■ **The request**
Reproduce the lines of the data with every occurrence of "pose" substituted by "camera view", leaving everything else unchanged. Omit the pictures from your answer.

Records from a dataset:
┌──
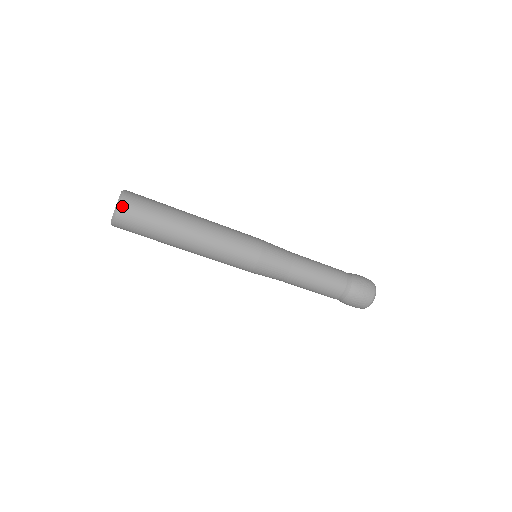
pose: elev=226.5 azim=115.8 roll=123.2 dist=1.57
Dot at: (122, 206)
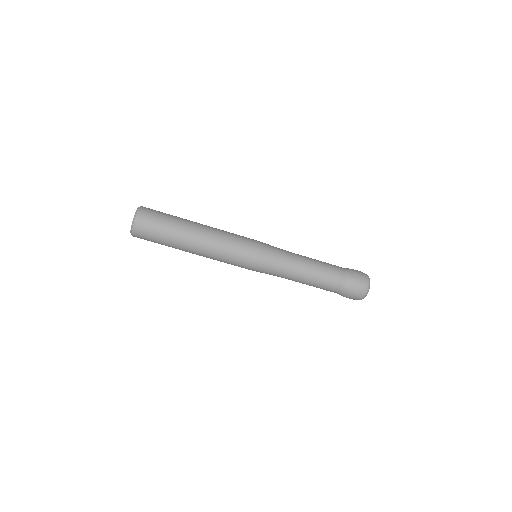
Dot at: (141, 211)
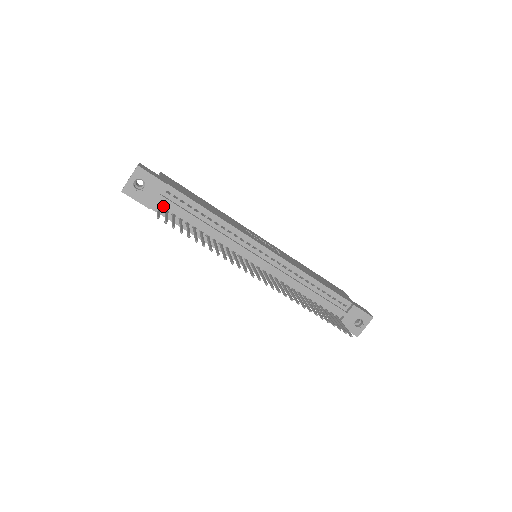
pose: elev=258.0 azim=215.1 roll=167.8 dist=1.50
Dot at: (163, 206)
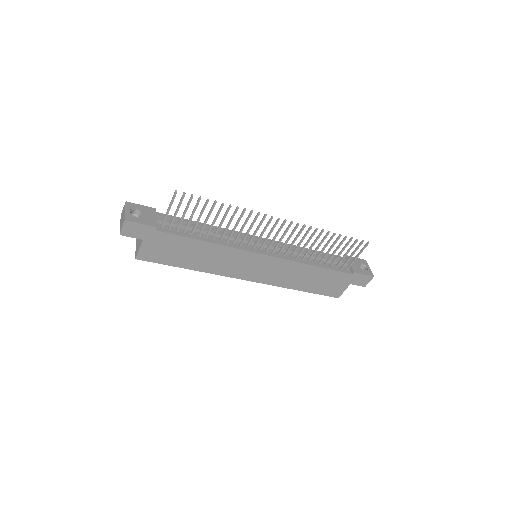
Dot at: (164, 227)
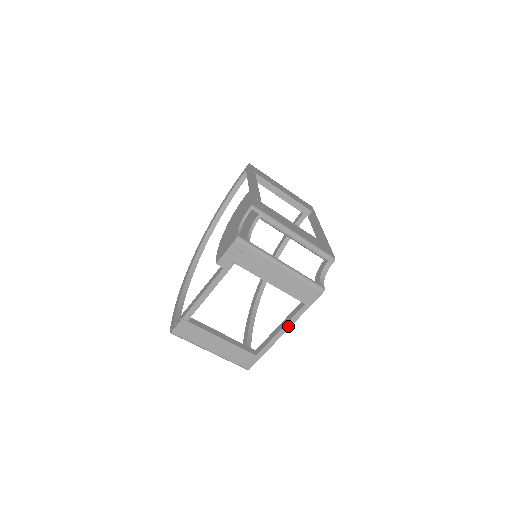
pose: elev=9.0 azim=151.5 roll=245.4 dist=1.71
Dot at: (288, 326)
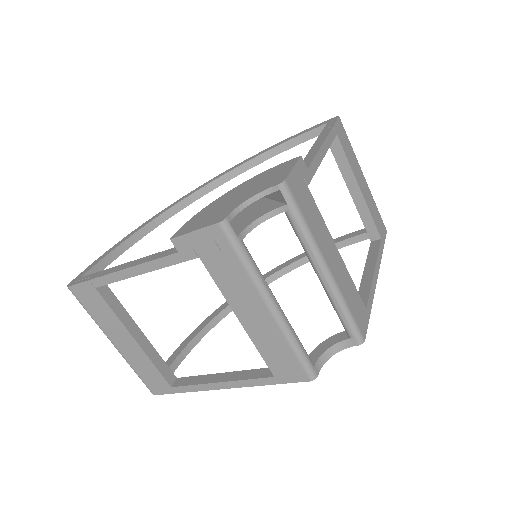
Dot at: (234, 385)
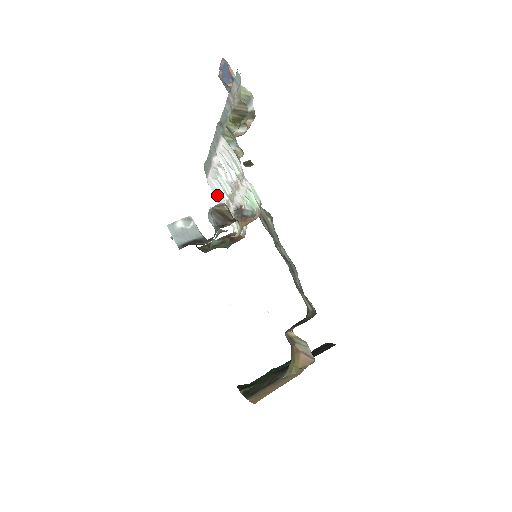
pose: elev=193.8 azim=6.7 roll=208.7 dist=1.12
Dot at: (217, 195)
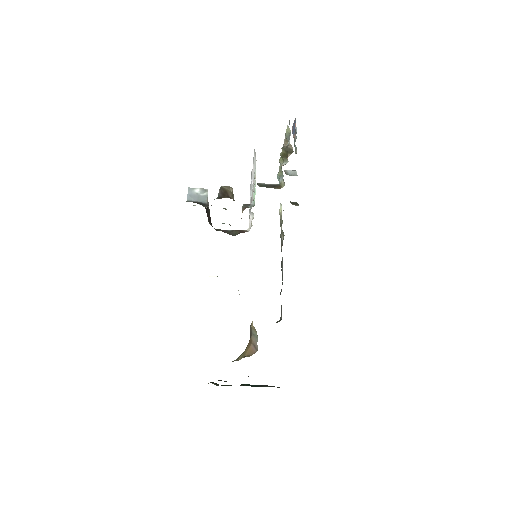
Dot at: occluded
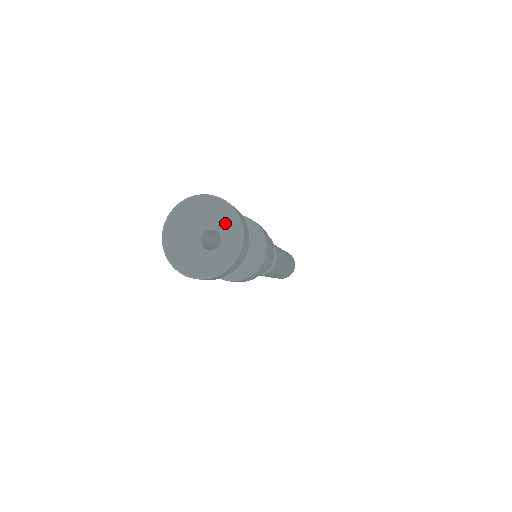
└──
■ **Finished task**
camera view: elev=226.5 azim=115.8 roll=123.2 dist=1.57
Dot at: (122, 206)
Dot at: (141, 211)
camera view: elev=258.0 azim=215.1 roll=167.8 dist=1.50
Dot at: (163, 206)
Dot at: (164, 227)
camera view: elev=9.0 azim=151.5 roll=245.4 dist=1.71
Dot at: (288, 326)
Dot at: (234, 385)
camera view: elev=193.8 azim=6.7 roll=208.7 dist=1.12
Dot at: (217, 195)
Dot at: occluded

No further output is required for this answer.